Answer
$x = -3, 2$
Work Step by Step
Let's rewrite the equation so that all terms are on the left side of the equation:
$$x^2 + x - 6 = 0$$
To factor a quadratic polynomial in the form $x^2 + bx + c = 0$, we look at factors of $c$ such that, when added together is equal to $b$.
For the equation $x^2 + x - 6 = 0$, $c=-6$, so look for factors of $-6$ that when added together will equal $b$ or $1$. One of the factors needs to be positive and the other one negative, but the positive factor should be the one with the greater absolute value. This is because a negative number multiplied with a positive number will equal a negative number; however, when a negative number is added to a positive number, the result can be either negative or positive, depending on which number has the greater absolute value.

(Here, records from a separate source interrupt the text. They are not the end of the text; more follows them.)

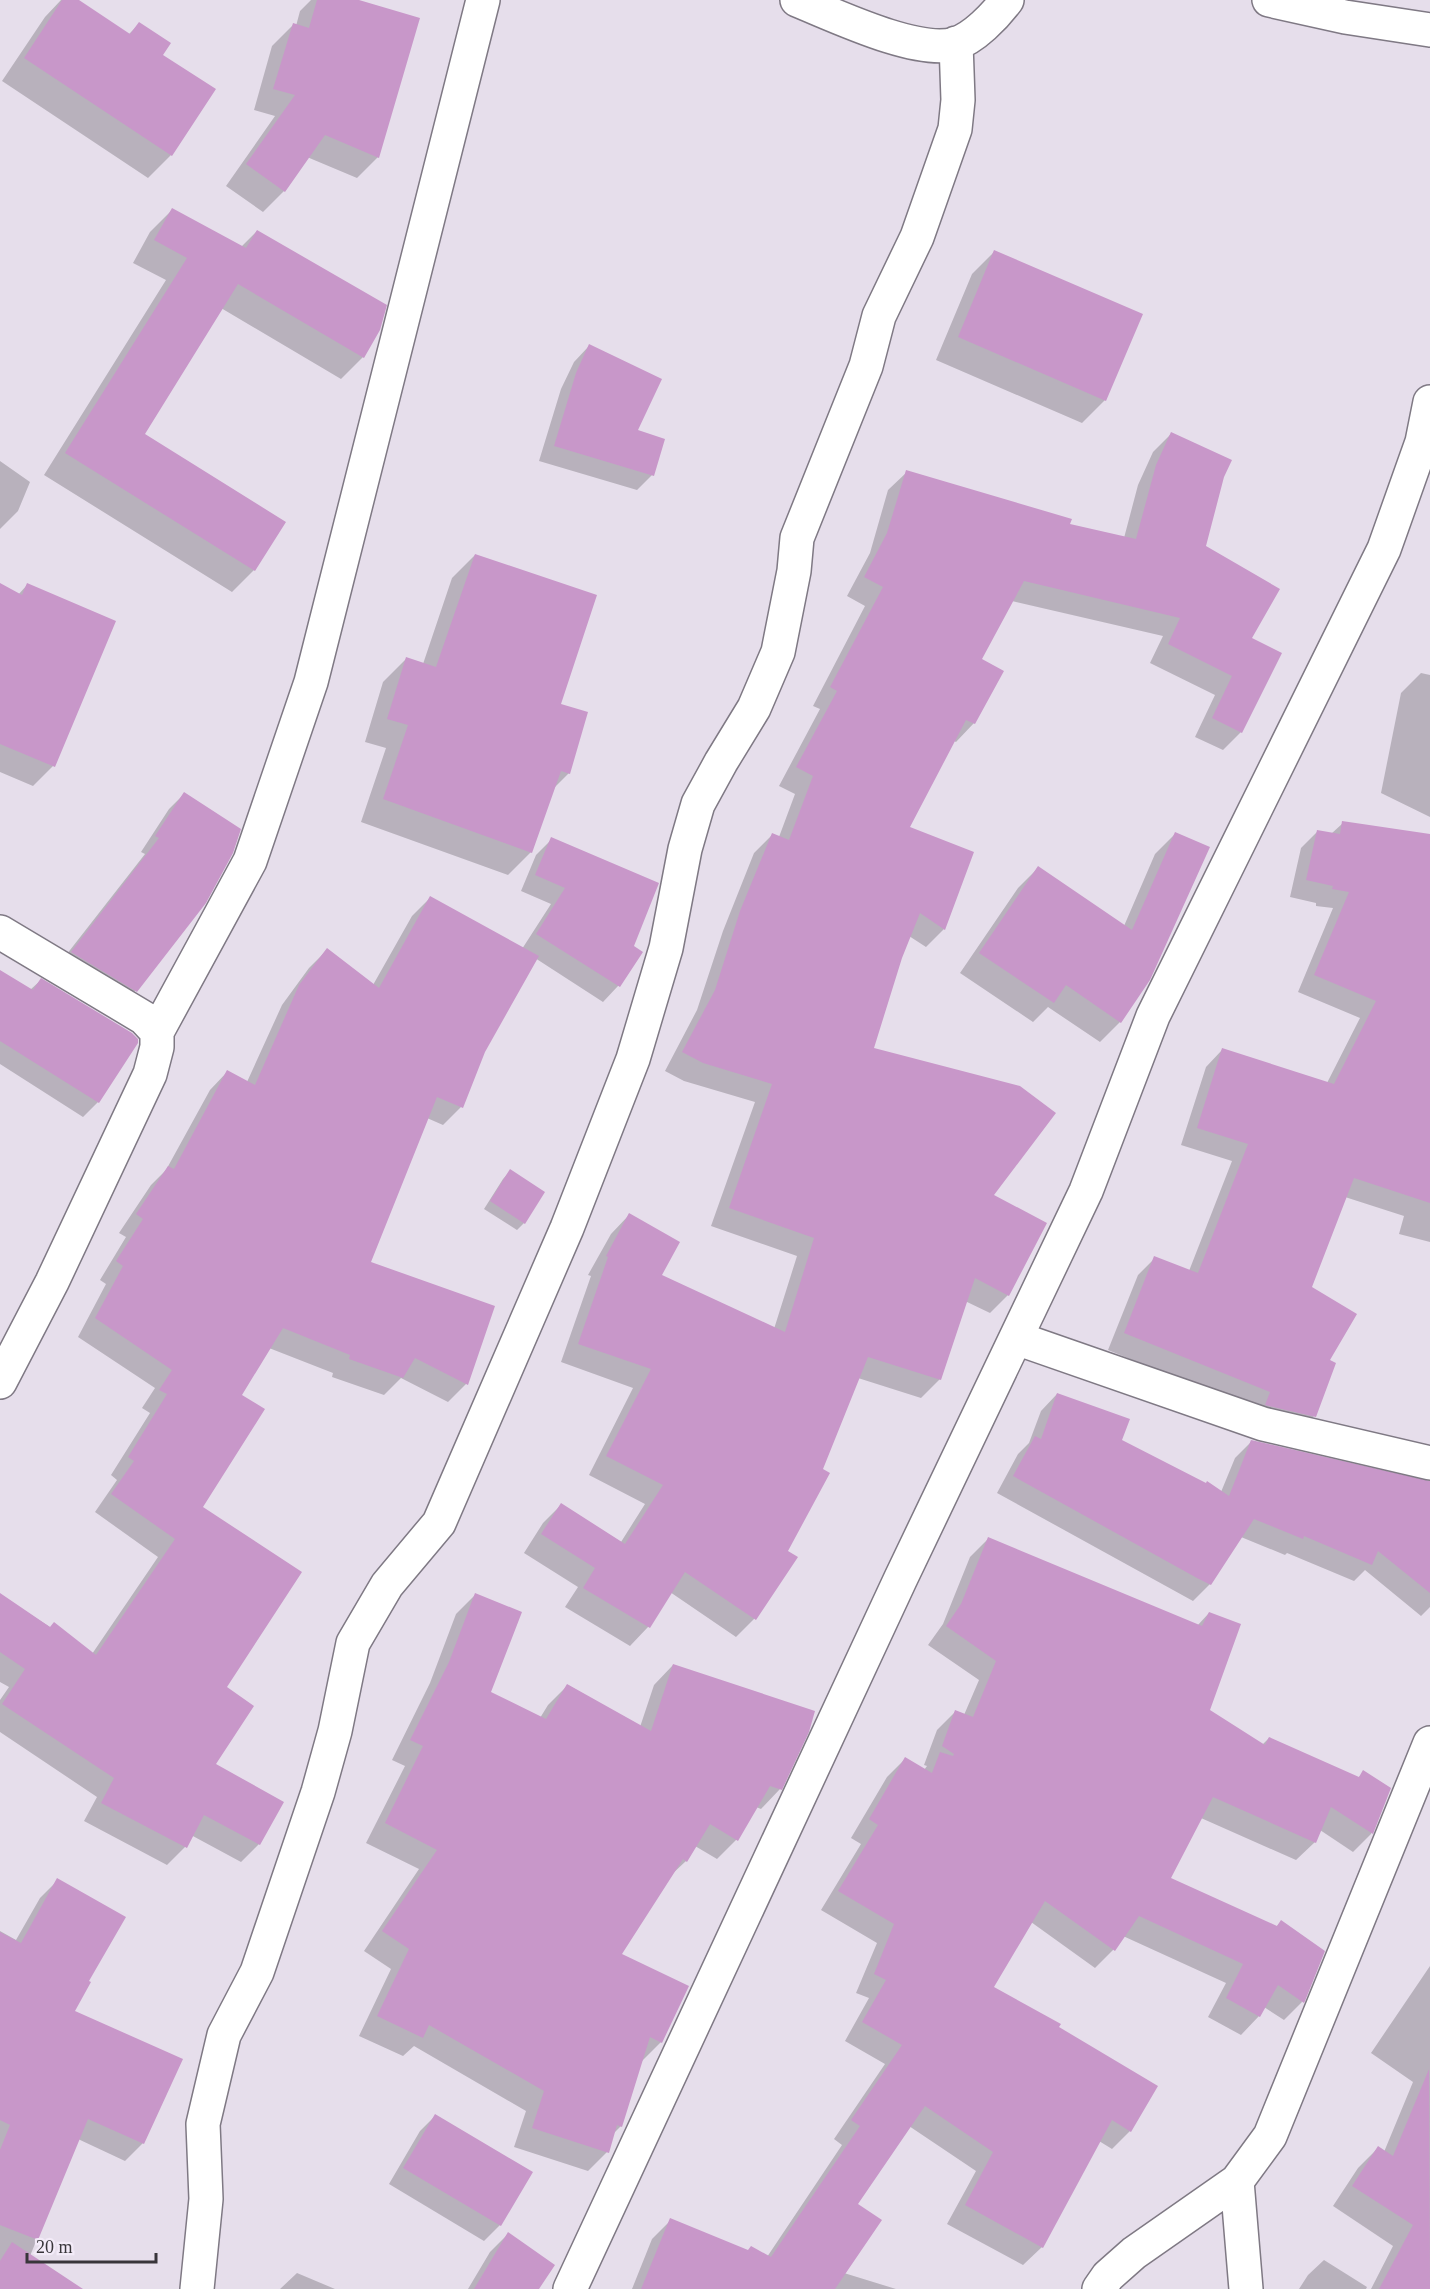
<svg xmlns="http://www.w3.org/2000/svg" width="1430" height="2289" font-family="'Times New Roman',serif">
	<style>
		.shadow { fill: #0003 }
		.building { fill: #c897c9 }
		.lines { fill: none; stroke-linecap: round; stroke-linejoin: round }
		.minor-casing { stroke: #7f7984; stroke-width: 36 }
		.minor { stroke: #fff; stroke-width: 33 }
	</style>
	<rect width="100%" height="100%" fill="#e6deeb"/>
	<path class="shadow" d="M61 0H76L128 35 139 24 161 55 171 155 148 178 2 81 45 17Z
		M311 0H354L378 157 357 178 307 157 284 191 263 212 226 186 275 116 254 110 272 46 293 25 296 26 300 11Z
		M172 210 241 247 257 231 363 357 341 379 221 308 143 434 254 570 232 592 44 475 166 280 133 263 150 232Z
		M995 251 1105 400 1082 423 936 360 972 274Z
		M589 346 636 431 652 475 637 490 539 461 561 389 574 362Z
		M1171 434 1223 477 1204 547 1249 638 1241 732 1223 750 1195 737 1215 695 1150 663 1163 636 1012 601 980 660 974 723 956 742 954 741 908 828 944 929 926 947 909 936 900 958 872 1049 991 1195 1008 1295 990 1313 965 1301 940 1379 921 1398 858 1378 786 1551 754 1619 736 1637 670 1592 648 1627 630 1646 565 1607 578 1587 524 1553 543 1523 561 1505 621 1542 645 1504 589 1475 633 1388 561 1362 591 1276 588 1275 611 1234 629 1215 659 1276 774 1329 797 1256 711 1226 755 1102 684 1081 665 1071 697 1010 723 931 754 853 773 834 779 837 795 794 779 786 820 709 813 706 865 606 847 596 870 553 888 490 907 472 1069 525 1124 538 1138 485 1153 452Z
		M0 461 30 482 18 511 0 529Z
		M475 555 559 705 569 773 553 789 531 852 508 875 361 822 386 748 365 742 383 682 406 659 423 664 452 578Z
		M0 585 18 595 27 585 53 766 33 786 0 772Z
		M1421 673 1430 675V817L1381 793 1401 693Z
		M184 794 135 991 120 1006 56 968 145 854 141 852 169 809Z
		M1343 823 1430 835V1242L1399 1234 1404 1216 1345 1197 1310 1287 1327 1361 1314 1416 1297 1433 1254 1409 1108 1350 1138 1275 1155 1258 1189 1271 1232 1161 1181 1145 1206 1067 1222 1050 1327 1083 1360 1018 1298 992 1333 908 1316 906V903L1290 897 1301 848 1318 831 1331 834Z
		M1175 834 1120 1022 1100 1042 1048 1007 1033 1022 960 973 1018 888 1038 868 1124 926 1155 854Z
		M552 839 632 946 641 952 618 986 603 1002 535 958 484 1052 461 1107 443 1125 427 1118 369 1263 493 1307 466 1384 448 1402 401 1378 384 1395 332 1377 333 1373 269 1348 240 1395 201 1507 225 1688 213 1765 259 1844 241 1862 191 1835 185 1847 167 1865 84 1821 97 1797 0 1732V1700L9 1687 0 1682V1595L92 1654 158 1557 95 1512 117 1480 111 1475 150 1413 142 1408 155 1388 78 1337 106 1284 100 1280 126 1237 119 1233 151 1185 166 1170 210 1090 227 1072 247 1082 282 1005 309 968 327 950 373 985 412 916 430 898 522 949 551 904 521 891 536 855Z
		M0 972 30 990 41 980 98 1102 83 1117 0 1064Z
		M510 1171 524 1223 517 1230 484 1209 503 1179Z
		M1057 1394 1121 1441 1221 1492 1235 1458 1252 1441 1430 1483V1607L1421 1616 1365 1570 1354 1581 1287 1553 1285 1555 1241 1537 1210 1584 1193 1601 997 1493 1018 1454 1029 1443 1041 1411Z
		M988 1539 1197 1626 1209 1613 1208 1711 1262 1745 1269 1738 1358 1778 1364 1772 1390 1788 1371 1834 1353 1852 1320 1830 1315 1842 1296 1860 1201 1818 1169 1879 1276 1927 1281 1922 1302 2002 1284 2020 1264 2007 1259 2016 1241 2035 1208 2017 1226 1983 1123 1936 1113 1950 1095 1968 1031 1922 991 1988 1057 2027 1130 2131 1112 2149 1099 2141 1042 2247 1023 2265 947 2224 976 2171 909 2126 856 2204 844 2273 896 2289H632L652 2239 671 2220 747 2251 767 2257 842 2145 834 2139 885 2064 845 2041 869 1998 856 1993 877 1943 821 1910 861 1844 851 1838 887 1777 905 1759 924 1770 927 1766 924 1765 937 1730 955 1712 964 1715 979 1680 928 1645 943 1624 970 1557Z
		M475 1595 489 1693 540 1718 548 1705 568 1685 640 1727 654 1685 673 1665 780 1789 761 1809 756 1807 736 1840 717 1859 695 1846 686 1861 670 1876 619 1955 661 2042 641 2062 621 2126 613 2134 607 2152 588 2171 514 2147 526 2111 414 2046 403 2056 359 2036 391 1969 364 1951 419 1869 366 1843 405 1766 392 1760 430 1683 456 1614Z
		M58 1880 87 1981 73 2012 143 2143 125 2161 78 2139 30 2256 80 2289H0V1931L16 1940 40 1898Z
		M1430 1966V2289H1371L1393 2246 1333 2206 1358 2168 1378 2148 1384 2152 1413 2082 1371 2053Z
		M435 2116 531 2173 500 2225 484 2241 389 2184 420 2131Z
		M508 2234 537 2289H468L490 2252Z
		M1324 2260 1367 2287 1366 2289H1299L1308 2275Z
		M297 2273 335 2289H280Z"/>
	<path class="building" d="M62 0H79L130 34 139 22 171 43 163 55 216 89 172 156 24 58Z
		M317 0H359L420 18 379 158 325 135 285 192 246 164 295 95 273 89 293 23 309 28Z
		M172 208 246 248 257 230 387 305 380 330 364 358 238 284 145 434 286 522 255 571 65 453 187 258 154 240Z
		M994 250 1143 314 1106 401 958 337Z
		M589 344 662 379 638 430 665 439 654 476 554 446 576 373Z
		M1171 432 1232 460 1224 477 1206 546 1280 589 1252 638 1282 653 1242 733 1212 718 1232 676 1168 644 1180 618 1024 581 982 659 1004 671 975 724 966 720 910 827 974 852 945 930 920 913 902 958 874 1048 1020 1086 1056 1113 994 1195 1047 1223 1009 1296 975 1278 941 1380 868 1357 823 1469 830 1473 788 1551 798 1557 756 1620 685 1572 650 1628 583 1588 595 1568 541 1534 561 1503 625 1544 663 1485 606 1456 651 1369 578 1344 608 1257 606 1256 629 1213 680 1242 662 1275 785 1332 814 1238 729 1208 772 1084 703 1063 682 1052 715 990 740 911 772 833 789 840 813 776 796 767 837 691 830 687 883 587 864 577 887 533 906 470 1072 519 1070 524 1136 539 1156 465Z
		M475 554 597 595 561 704 588 712 570 774 561 771 532 853 383 799 408 725 387 719 406 657 436 667Z
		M0 583 22 595 27 583 116 621 55 767 0 744Z
		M184 792 241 829 233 853 206 903 137 992 71 952 159 838 155 836Z
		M1342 821 1430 834V1203L1354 1178 1312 1287 1357 1314 1330 1360 1336 1363 1316 1417 1265 1405 1270 1392 1124 1333 1154 1256 1198 1273 1248 1144 1197 1128 1222 1048 1334 1084 1376 1001 1314 975 1349 892 1332 889 1333 886 1306 880 1317 830 1340 834Z
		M1175 832 1210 847 1150 980 1121 1023 1066 985 1054 1003 979 953 1038 866 1132 930Z
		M551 837 659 883 634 946 643 952 620 987 536 934 565 888 535 875Z
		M430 896 539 956 485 1052 463 1108 437 1097 371 1262 495 1306 468 1385 415 1358 403 1378 349 1359 350 1355 283 1328 242 1395 265 1409 203 1507 302 1572 227 1687 254 1706 216 1764 284 1802 260 1845 204 1815 187 1848 101 1803 114 1778 2 1704 25 1669 0 1652V1593L50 1627 54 1622 96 1655 175 1539 111 1494 134 1461 128 1457 167 1394 159 1390 172 1370 95 1318 123 1266 116 1261 143 1219 136 1214 168 1166 174 1169 227 1070 255 1085 299 985 327 948 379 988Z
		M0 970 33 990 41 978 132 1033 138 1039V1043L99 1103 0 1041Z
		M510 1169 545 1192 525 1224 490 1201Z
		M1057 1393 1130 1419 1122 1440 1206 1483 1207 1481 1229 1496 1251 1440 1430 1481V1593L1378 1551 1372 1565 1304 1536 1303 1539 1254 1519 1211 1585 1197 1578 1013 1476 1035 1436 1041 1439Z
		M988 1537 1202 1626 1209 1612 1241 1624 1210 1710 1265 1745 1269 1737 1359 1777 1363 1770 1391 1788 1373 1834 1331 1807 1316 1843 1213 1797 1171 1878 1277 1926 1281 1920 1325 1951 1305 2001 1304 2003 1278 1985 1260 2017 1226 1998 1243 1964 1139 1916 1115 1951 1045 1901 994 1987 1061 2024 1059 2027 1158 2086 1131 2132 1112 2120 1043 2248 965 2205 993 2152 925 2106 858 2204 882 2220 835 2289H641L670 2218 748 2250 751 2246 771 2257 860 2126 851 2120 902 2045 862 2022 886 1980 874 1974 894 1924 838 1891 878 1825 869 1819 905 1757 932 1773 940 1752 953 1756 954 1754 942 1746 955 1710 973 1717 996 1661 946 1626 961 1604Z
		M475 1593 522 1612 491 1692 546 1719 567 1684 651 1731 673 1664 815 1711 809 1732 782 1790 770 1786 738 1841 710 1824 687 1862 683 1859 622 1954 689 1986 662 2043 650 2037 622 2127 617 2125 609 2153 532 2128 544 2091 429 2025 423 2038 377 2016 409 1949 382 1931 437 1850 385 1823 423 1746 410 1740 449 1662Z
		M57 1878 126 1917 89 1981 91 1982 75 2011 183 2059 144 2144 88 2119 38 2240 0 2225V2150L10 2125 0 2120V1932L21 1943Z
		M1429 2069 1430 2289H1379L1413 2225 1352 2186 1378 2146 1393 2156Z
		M435 2114 533 2172 501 2226 403 2168Z
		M508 2232 555 2265 539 2289H474Z
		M12 2242 83 2289H0V2261Z"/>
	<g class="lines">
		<defs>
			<path id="minor" d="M797 0C834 15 917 55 955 44 974 38 995 16 1007 0
				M1269 0 1345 17 1430 30
				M0 932 144 1018 157 1032V1047L150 1074 52 1282 0 1382
				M157 1032 250 861 311 682 483 0
				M1016 1338 1263 1424 1430 1463
				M1237 2181 1246 2289
				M197 2289 206 2199 203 2124 224 2035 257 1972 318 1792 335 1731 353 1643 387 1585 439 1523 567 1228 633 1059 666 948 685 849 698 804 721 762 754 708 778 652 794 571 797 538 866 366 879 316 917 237 955 129 958 100 956 43
				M570 2289 900 1580 1086 1191 1153 1016 1384 549 1422 442 1430 402
				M1099 2289 1108 2276 1134 2253 1237 2181 1270 2136 1430 1743"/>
		</defs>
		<use href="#minor" class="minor-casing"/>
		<use href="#minor" class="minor"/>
	</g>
	<path d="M27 2253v9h129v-9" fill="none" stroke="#38353a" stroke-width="3"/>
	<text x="36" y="2253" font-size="18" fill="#38353a" stroke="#f3ebf8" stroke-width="4.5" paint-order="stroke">20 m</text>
</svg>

Below are the possibilities:
$-6=(6)(-1)$
$6+(-1) = 5$
$-6=(3)(-2)$
$3+(-2) = 1$
The second pair, $3$ and $-2$, is the one we are looking for.
Thus, the factored form of the trinomial is $(x + 3)(x - 2)$ and the equation above is equivalent to
$$(x+3)(x-2)=0$$
According to the Zero-Product Property, if the product of two factors $a$ and $b$ equals zero, then either $a$ is zero, $b$ is zero, or both equal zero. Therefore, we can set each factor equal to zero then solve each one.
First factor:
$x + 3 = 0$
$x = -3$
Second factor:
$x - 2 = 0$
$x = 2$
The solutions are $-3$ and $2$.
To check if our solutions are correct, we plug our solutions back into the equation to see if the left and right sides equal one another.
When $x = -3$:
$x^2=-x+6\\
(-3)^2=-(-3)+6\\
9=3+6\\
9=9$
When $x = 2$:
$x=-x+6\\
2^2=-2+6\\
4=4$
Thus, both solutions are correct.
The solutions are $-3$ and $2$.